PROBLEM TO SOLVE: Write out the data that follows exactly, keeping every picture out.

══ PROVIDED INFORMATION

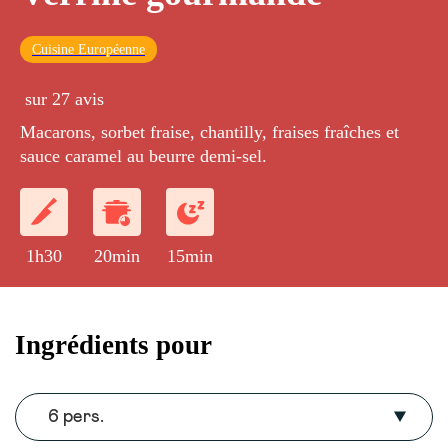
Cuisine Européenne
sur 27 avis
Macarons, sorbet fraise, chantilly, fraises fraîches et
sauce caramel au beurre demi-sel.
1h30
20min
15min
Ingrédients pour
6 pers.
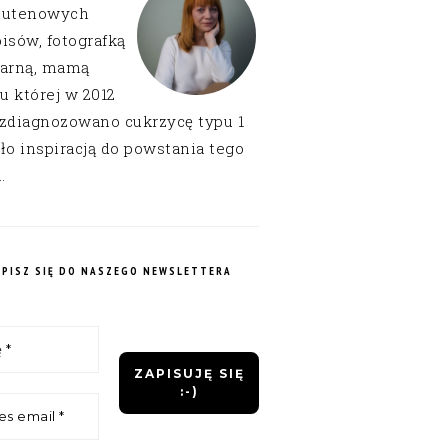
lutenowych
isów, fotografką
narną, mamą
 u której w 2012
 zdiagnozowano cukrzycę typu 1
ło inspiracją do powstania tego
.
APISZ SIĘ DO NASZEGO NEWSLETTERA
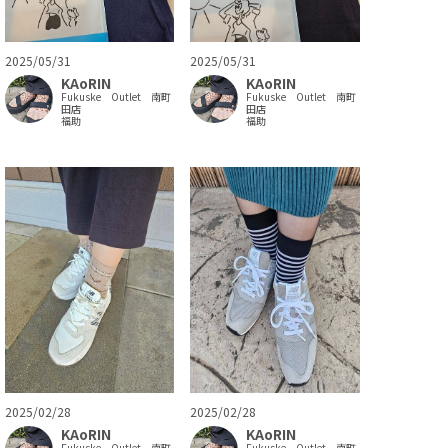
2025/05/31
2025/05/31
KAoRIN
KAoRIN
Fukuske Outlet 南町
Fukuske Outlet 南町
田店
田店
福助
福助
2025/02/28
2025/02/28
KAoRIN
KAoRIN
Fukuske Outlet 南町
Fukuske Outlet 南町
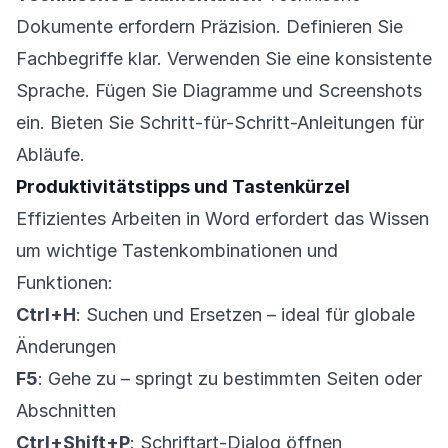
Dokumente erfordern Präzision. Definieren Sie
Fachbegriffe klar. Verwenden Sie eine konsistente
Sprache. Fügen Sie Diagramme und Screenshots
ein. Bieten Sie Schritt-für-Schritt-Anleitungen für
Abläufe.
Produktivitätstipps und Tastenkürzel
Effizientes Arbeiten in Word erfordert das Wissen
um wichtige Tastenkombinationen und
Funktionen:
Ctrl+H
: Suchen und Ersetzen – ideal für globale
Änderungen
F5
: Gehe zu – springt zu bestimmten Seiten oder
Abschnitten
Ctrl+Shift+P
: Schriftart-Dialog öffnen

════

ANSWER TO THIS TASK:
Cuisine Européenne
sur 27 avis
Macarons, sorbet fraise, chantilly, fraises fraîches et
sauce caramel au beurre demi-sel.
1h30
20min
15min
Ingrédients pour
6 pers.
lutenowych
isów, fotografką
narną, mamą
 u której w 2012
 zdiagnozowano cukrzycę typu 1
ło inspiracją do powstania tego
.
APISZ SIĘ DO NASZEGO NEWSLETTERA
2025/05/31
2025/05/31
KAoRIN
KAoRIN
Fukuske Outlet 南町
Fukuske Outlet 南町
田店
田店
福助
福助
2025/02/28
2025/02/28
KAoRIN
KAoRIN
Fukuske Outlet 南町
Fukuske Outlet 南町
Dokumente erfordern Präzision. Definieren Sie
Fachbegriffe klar. Verwenden Sie eine konsistente
Sprache. Fügen Sie Diagramme und Screenshots
ein. Bieten Sie Schritt-für-Schritt-Anleitungen für
Abläufe.
Produktivitätstipps und Tastenkürzel
Effizientes Arbeiten in Word erfordert das Wissen
um wichtige Tastenkombinationen und
Funktionen:
Ctrl+H
: Suchen und Ersetzen – ideal für globale
Änderungen
F5
: Gehe zu – springt zu bestimmten Seiten oder
Abschnitten
Ctrl+Shift+P
: Schriftart-Dialog öffnen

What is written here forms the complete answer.